La tentation néolibérale autoritaire de l’oligarchie mondialisée


Par Pascal Tripier-Constantin pour Front Populaire

Après avoir été un modèle de libertés et de droits de l’Homme, les démocraties libérales occidentales tendent de plus en plus vers un autoritarisme assumé. Si cette dynamique peut paraître paradoxale, ses soubassements ne sont en réalité pas si surprenants.

Le 26 avril 1938, à Paris, s’ouvre un colloque dont la portée pèse aujourd’hui sur nos habitudes de vie : le colloque Walter Lippmann. Dès les années 1920, en pleine crise de la première mondialisation des échanges, Walter Lippmann entreprend de redéfinir la forme libérale de nos sociétés pour éviter ses crises, ses échecs, ses morts. Il souhaite conserver la forme capitalistique ouverte des sociétés, mais redonne un rôle central à l’État selon deux grandes impulsions : le gouvernement des experts et la manufacture du consentement des populations. C’est l’invention du « néolibéralisme ».

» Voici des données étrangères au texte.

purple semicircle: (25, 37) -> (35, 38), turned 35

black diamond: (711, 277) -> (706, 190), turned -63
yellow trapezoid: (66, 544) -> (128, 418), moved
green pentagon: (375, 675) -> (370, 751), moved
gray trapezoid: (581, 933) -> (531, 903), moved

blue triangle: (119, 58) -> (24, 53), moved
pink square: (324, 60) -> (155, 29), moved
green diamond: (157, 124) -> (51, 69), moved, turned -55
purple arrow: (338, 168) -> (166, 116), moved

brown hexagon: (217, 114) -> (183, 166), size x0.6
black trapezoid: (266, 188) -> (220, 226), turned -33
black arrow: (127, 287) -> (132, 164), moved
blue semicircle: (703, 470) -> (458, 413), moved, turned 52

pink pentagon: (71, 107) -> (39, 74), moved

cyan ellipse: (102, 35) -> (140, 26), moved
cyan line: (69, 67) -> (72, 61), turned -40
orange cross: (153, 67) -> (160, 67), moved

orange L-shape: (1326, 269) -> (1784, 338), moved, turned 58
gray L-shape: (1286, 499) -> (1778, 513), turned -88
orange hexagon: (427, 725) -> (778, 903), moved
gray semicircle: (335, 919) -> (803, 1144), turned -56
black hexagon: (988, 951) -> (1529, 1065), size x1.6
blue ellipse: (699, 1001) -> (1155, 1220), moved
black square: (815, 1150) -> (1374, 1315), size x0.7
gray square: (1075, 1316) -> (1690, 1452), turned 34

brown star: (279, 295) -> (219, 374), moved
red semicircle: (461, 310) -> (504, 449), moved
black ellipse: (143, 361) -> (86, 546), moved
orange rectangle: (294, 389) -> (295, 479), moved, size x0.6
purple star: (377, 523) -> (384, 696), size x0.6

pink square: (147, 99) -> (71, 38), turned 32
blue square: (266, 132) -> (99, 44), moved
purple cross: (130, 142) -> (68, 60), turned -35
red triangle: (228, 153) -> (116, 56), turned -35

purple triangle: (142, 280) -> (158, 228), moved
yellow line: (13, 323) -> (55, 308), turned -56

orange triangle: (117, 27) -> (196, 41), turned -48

Dans ces mêmes années, un philosophe pragmatique va s’opposer aux propositions de Lippmann : John Dewey. Pour lui, la forme ouverte des sociétés doit au contraire s’armer d’une libre vivacité citoyenne de la démocratie, jugée indispensable pour répondre aux mutations profondes du XXe siècle. Il demande l’établissement d’une démocratie radicale dont l’État serait le garant. La Seconde Guerre mondiale mit un terme à la première mondialisation, mais le néolibéralisme lippmannien resta dans les esprits.

En 2021, il faut bien constater que ce néolibéralisme imprègne l’ensemble des institutions internationales et nationales dans le contexte d’une deuxième mondialisation des échanges, en crise majeure elle aussi. Le Royaume-Uni semble faire exception dans ce paysage, comme souvent dans l’histoire récente occidentale, pendant que l’organisation de Davos et son « Great reset » propose une intensification de ce néolibéralisme lippmannien.

Face à lui, plusieurs tentatives de conciliation furent entreprises. En 1971, John Rawls propose dans sa théorie de la justice une articulation fine de la liberté et de l’égalité, mais reste dans le cadre d’une vision neutre de l’individu, détaché des conditions qui l’ont fait naître et grandir. En 1982, Michael Sandel allait, lui, donner une réplique déterminante en arguant que le juste rawlsien ne peut pas se réaliser avec des individus détachés, le juste ne peut pas se réaliser sans le bien. Les travaux de ce philosophe de Harvard, spécialiste de philosophie politique, portent sur les fondements individualistes du libéralisme et lui retournent une proposition « communautarienne ». L’individu n’est pas neutre et tout puissant, il est engagé dans des cercles de communautés qui ont contribué, à des degrés divers, à le faire devenir ce qu’il est.